Just not the one that the dems are pointing fingers at this week. J. Christian Adams identifies the Senator who really did commit treason.

Yes, a United States senator really did collude with the Russians to influence the outcome of a presidential election. His name was Ted Kennedy.

While Sen. Al Franken (D-Ringling Bros.) and other Democrats have the vapors over a truthful, complete, and correct answer Attorney General Jeff Sessions gave in his confirmation hearing, it’s worth remembering the reprehensible behavior of Senator Ted Kennedy in 1984.

This reprehensible behavior didn’t involve launching an Oldsmobile Delmont 88 into a tidal channel while drunk. This reprehensible behavior was collusion with America’s most deadly enemy in an effort to defeat Ronald Reagan’s reelection.

You won’t hear much about that from CNN and the clown from Minnesota.

To recap, from Forbes:

    Picking his way through the Soviet archives that Boris Yeltsin had just thrown open, in 1991 Tim Sebastian, a reporter for the London Times, came across an arresting memorandum. Composed in 1983 by Victor Chebrikov, the top man at the KGB, the memorandum was addressed to Yuri Andropov, the top man in the entire USSR. The subject: Sen. Edward Kennedy.

Kennedy’s message was simple. He proposed an unabashed quid pro quo. Kennedy would lend Andropov a hand in dealing with President Reagan. In return, the Soviet leader would lend the Democratic Party a hand in challenging Reagan in the 1984 presidential election. “The only real potential threats to Reagan are problems of war and peace and Soviet-American relations,” the memorandum stated. “These issues, according to the senator, will without a doubt become the most important of the election campaign.”

Assignment A
Rewrite the part of the Ted Kennedy text that opens with the words containing "While Sen. Al" and closes with "clown from Minnesota.", changing "reprehensible behavior" to "shameful conduct".
Assignment B
Translate this sentence from the Ted Kennedy text into Spanish: "Yes, a United States senator really did collude with the Russians to influence the outcome of a presidential election."

Information provided
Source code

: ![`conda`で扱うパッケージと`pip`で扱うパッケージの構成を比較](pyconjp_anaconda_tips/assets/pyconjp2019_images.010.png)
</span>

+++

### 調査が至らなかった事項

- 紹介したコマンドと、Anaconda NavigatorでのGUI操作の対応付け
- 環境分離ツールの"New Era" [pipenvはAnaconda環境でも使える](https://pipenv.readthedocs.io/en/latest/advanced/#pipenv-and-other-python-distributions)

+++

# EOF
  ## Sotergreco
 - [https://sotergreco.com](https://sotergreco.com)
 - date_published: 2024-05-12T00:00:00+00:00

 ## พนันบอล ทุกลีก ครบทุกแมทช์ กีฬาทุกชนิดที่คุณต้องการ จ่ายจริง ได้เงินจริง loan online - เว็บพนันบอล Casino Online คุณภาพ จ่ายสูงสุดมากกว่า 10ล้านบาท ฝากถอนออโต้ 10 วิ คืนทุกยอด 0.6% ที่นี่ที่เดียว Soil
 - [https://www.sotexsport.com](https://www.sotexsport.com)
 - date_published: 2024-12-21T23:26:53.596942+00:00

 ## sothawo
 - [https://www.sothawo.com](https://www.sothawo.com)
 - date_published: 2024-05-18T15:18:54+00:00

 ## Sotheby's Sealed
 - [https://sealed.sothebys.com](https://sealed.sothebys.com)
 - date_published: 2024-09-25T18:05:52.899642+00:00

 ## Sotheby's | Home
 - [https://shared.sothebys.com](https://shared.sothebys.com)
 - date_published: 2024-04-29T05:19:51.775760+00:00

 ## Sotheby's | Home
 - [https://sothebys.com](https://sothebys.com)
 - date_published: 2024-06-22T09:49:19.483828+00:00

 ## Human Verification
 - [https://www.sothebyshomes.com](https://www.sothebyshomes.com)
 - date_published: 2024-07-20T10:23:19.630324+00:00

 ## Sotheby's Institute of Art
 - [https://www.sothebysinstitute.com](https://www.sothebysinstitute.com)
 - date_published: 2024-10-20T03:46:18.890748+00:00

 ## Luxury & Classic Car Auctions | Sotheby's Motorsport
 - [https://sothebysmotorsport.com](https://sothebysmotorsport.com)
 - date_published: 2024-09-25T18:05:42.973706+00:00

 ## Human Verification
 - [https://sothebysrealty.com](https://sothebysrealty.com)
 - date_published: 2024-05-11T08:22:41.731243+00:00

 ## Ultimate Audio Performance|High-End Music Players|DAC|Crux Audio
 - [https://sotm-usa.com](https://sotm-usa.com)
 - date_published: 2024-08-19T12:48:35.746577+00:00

Task answer A
While Sen. Al Franken (D-Ringling Bros.) and other Democrats have the vapors over a truthful, complete, and correct answer Attorney General Jeff Sessions gave in his confirmation hearing, it’s worth remembering the shameful conduct of Senator Ted Kennedy in 1984.

This shameful conduct didn’t involve launching an Oldsmobile Delmont 88 into a tidal channel while drunk. This shameful conduct was collusion with America’s most deadly enemy in an effort to defeat Ronald Reagan’s reelection.

You won’t hear much about that from CNN and the clown from Minnesota.

Task answer B
Sí, un senador de los Estados Unidos realmente se confabuló con los rusos para influir en el resultado de una elección presidencial.